=== WORK REQUIRED ===
Please return all the records exactly, with nothing left out.

=== SOURCE MATERIAL ===

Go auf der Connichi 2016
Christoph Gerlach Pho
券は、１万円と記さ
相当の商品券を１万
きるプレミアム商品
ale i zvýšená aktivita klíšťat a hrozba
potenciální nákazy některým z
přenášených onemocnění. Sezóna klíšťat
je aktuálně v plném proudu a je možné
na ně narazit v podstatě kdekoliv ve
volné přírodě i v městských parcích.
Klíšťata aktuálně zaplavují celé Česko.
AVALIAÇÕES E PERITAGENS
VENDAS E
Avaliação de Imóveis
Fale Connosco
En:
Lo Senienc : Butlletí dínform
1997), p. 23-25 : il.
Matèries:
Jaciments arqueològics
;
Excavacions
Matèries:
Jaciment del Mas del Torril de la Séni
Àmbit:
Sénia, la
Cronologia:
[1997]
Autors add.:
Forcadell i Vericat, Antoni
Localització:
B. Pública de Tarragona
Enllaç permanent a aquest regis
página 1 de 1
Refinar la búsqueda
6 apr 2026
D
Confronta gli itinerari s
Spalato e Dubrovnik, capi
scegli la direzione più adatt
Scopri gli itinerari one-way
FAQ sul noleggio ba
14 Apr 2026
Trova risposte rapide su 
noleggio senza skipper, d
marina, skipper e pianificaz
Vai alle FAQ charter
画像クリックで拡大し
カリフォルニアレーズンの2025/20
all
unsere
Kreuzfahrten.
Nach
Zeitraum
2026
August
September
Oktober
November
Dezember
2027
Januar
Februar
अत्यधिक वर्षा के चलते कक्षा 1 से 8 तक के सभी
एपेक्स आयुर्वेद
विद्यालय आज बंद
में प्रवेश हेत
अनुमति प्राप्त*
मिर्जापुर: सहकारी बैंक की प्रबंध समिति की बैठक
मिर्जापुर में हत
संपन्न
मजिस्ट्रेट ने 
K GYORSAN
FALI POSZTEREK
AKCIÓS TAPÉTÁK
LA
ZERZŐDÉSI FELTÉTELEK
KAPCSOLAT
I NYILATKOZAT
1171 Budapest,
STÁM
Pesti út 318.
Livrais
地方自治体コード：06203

=== REPLY ===
Go auf der Connichi 2016
Christoph Gerlach Pho
券は、１万円と記さ
相当の商品券を１万
きるプレミアム商品
ale i zvýšená aktivita klíšťat a hrozba
potenciální nákazy některým z
přenášených onemocnění. Sezóna klíšťat
je aktuálně v plném proudu a je možné
na ně narazit v podstatě kdekoliv ve
volné přírodě i v městských parcích.
Klíšťata aktuálně zaplavují celé Česko.
AVALIAÇÕES E PERITAGENS
VENDAS E
Avaliação de Imóveis
Fale Connosco
En:
Lo Senienc : Butlletí dínform
1997), p. 23-25 : il.
Matèries:
Jaciments arqueològics
;
Excavacions
Matèries:
Jaciment del Mas del Torril de la Séni
Àmbit:
Sénia, la
Cronologia:
[1997]
Autors add.:
Forcadell i Vericat, Antoni
Localització:
B. Pública de Tarragona
Enllaç permanent a aquest regis
página 1 de 1
Refinar la búsqueda
6 apr 2026
D
Confronta gli itinerari s
Spalato e Dubrovnik, capi
scegli la direzione più adatt
Scopri gli itinerari one-way
FAQ sul noleggio ba
14 Apr 2026
Trova risposte rapide su 
noleggio senza skipper, d
marina, skipper e pianificaz
Vai alle FAQ charter
画像クリックで拡大し
カリフォルニアレーズンの2025/20
all
unsere
Kreuzfahrten.
Nach
Zeitraum
2026
August
September
Oktober
November
Dezember
2027
Januar
Februar
अत्यधिक वर्षा के चलते कक्षा 1 से 8 तक के सभी
एपेक्स आयुर्वेद
विद्यालय आज बंद
में प्रवेश हेत
अनुमति प्राप्त*
मिर्जापुर: सहकारी बैंक की प्रबंध समिति की बैठक
मिर्जापुर में हत
संपन्न
मजिस्ट्रेट ने 
K GYORSAN
FALI POSZTEREK
AKCIÓS TAPÉTÁK
LA
ZERZŐDÉSI FELTÉTELEK
KAPCSOLAT
I NYILATKOZAT
1171 Budapest,
STÁM
Pesti út 318.
Livrais
地方自治体コード：06203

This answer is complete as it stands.